图1大略地描绘一般(先有技术)拉制设备10。光纤预制件11缓慢地馈送入(通过图中未示的供料装置)加热炉,其中光纤13是从预制件的颈缩部分拉出的。裸光纤穿过直径监控器14进入涂层涂敷器15,在那里聚合物涂层(常常包括内部和外部涂层)被加到(这时已较凉)裸光纤上。在穿过涂层同心监控器16之后,光纤穿过固化站17。一般地17包括紫外线(UV)灯。17的下游方向是涂层直径监控器18,后面是导引装置(例如,滚轮191,192,193)和区域21中的驱动装置(例如,牵引卷筒20)。应该注意,导引滚轮191是光纤与固体的第一接触点。在这点上光纤已经为固化了的聚合物涂层所保护。还应注意,拉力是由卷筒20提供的,而20的转速确定了拉制速度,一般能高达20米/秒。一般光纤从20出来被导向(独立驱动式的)卷绕装置,例如,卷带盘。本领域技术人员会认识到,图1显示出一些可供选择的装置(例如,14,16,18),而并未示出所有可能的装置(例如,在12和15之间的密封涂敷室)。然而,图10例示了当前所用的常规拉制设备。
在图1的先有技术设备中,光纤基本上在单个平面上,至少在加热炉中其开始点与卷筒之间移动,而没有故意将扭矩旋加于光纤上。参看图2,该图是图1设备组成部分21的概略俯视图。
按照本发明,是如此把转矩加到光纤上的以致对光纤施加了旋压。虽然原则上转矩能加到光纤已冷却到足以被接触的任何下游点上(在卷绕以前),但一般说来最好不接触裸光纤。因此,最好把转矩施加于从固化站17下行位移的某一点上,一般施加于区域21中的基一合适点。目前最好用第一导引滚轮施加转矩。

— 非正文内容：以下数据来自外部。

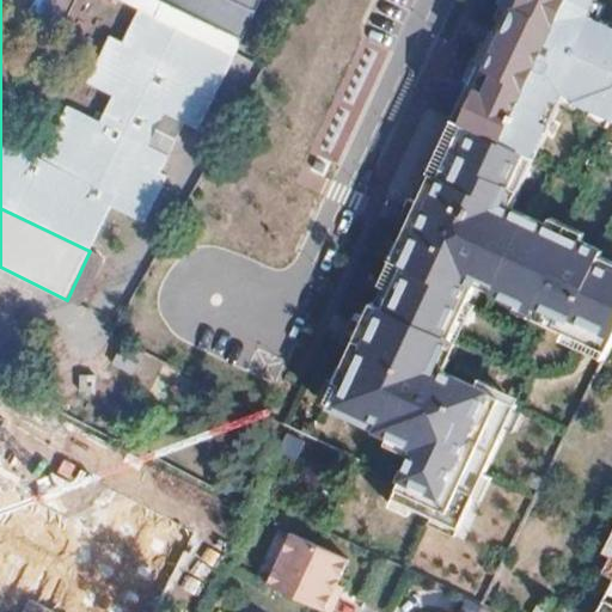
[(139,10),(234,55),(261,0),(122,0),(122,1),(139,10)]
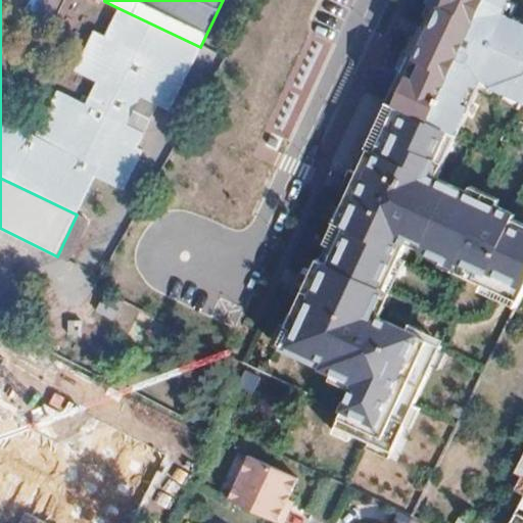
[(433,0),(276,349),(351,383),(334,426),(389,450),(435,344),(367,316),(399,242),(522,299),(522,296),(522,217),(438,174),(484,78),(522,98),(522,17),(500,7),(503,0),(433,0)]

我们已发现,可以这样的把间歇转矩加到光纤上,以致于把非恒定节距的扭矩施加于光纤上。这可(例如)通过改变图3导引滚轮1911的走向来完成,一般通过使滚轮围绕与拉制塔架连接轴平行的方向倾斜一个角度θ。为响应在这种安排中自然出现的横向力,如所指出的那样,倾斜滚轮1911使光纤在滚轮上来回摆动。更准确地说,横向力转变成在光纤上的转距,使光纤在滚轮1911上横向地转动,从而使该光纤移出由先有技术(不倾斜的)设备的光纤所限定的平面。人们会理解,横向滚动是叠在常规的拉制运动上的。人们认为光纤的横向运动导致随光纤横向位移的增加而增加的回复力,使光纤跳回(基本上,而不必十分准确)到该平面上,只是为了立即开始另一侧向滚动。这非对称往返运动是由图3中接近滚轮1911的双箭头表示的。在横向滚动期间光纤的角旋转速度是(除了别的以外)倾斜角θ的函数。因而,施加在光纤上的旋转节距也是θ的函数。例如,我们所用的特定拉制设备对于θ=7°和15°分别得出了14cm和7cm的平均节距。人们知道,这些数值仅仅是示范性的,因为该节距将依赖(除了别的以外)于拉制塔架的结构和高度、拉制速度、拉力以及涂层粘滞性。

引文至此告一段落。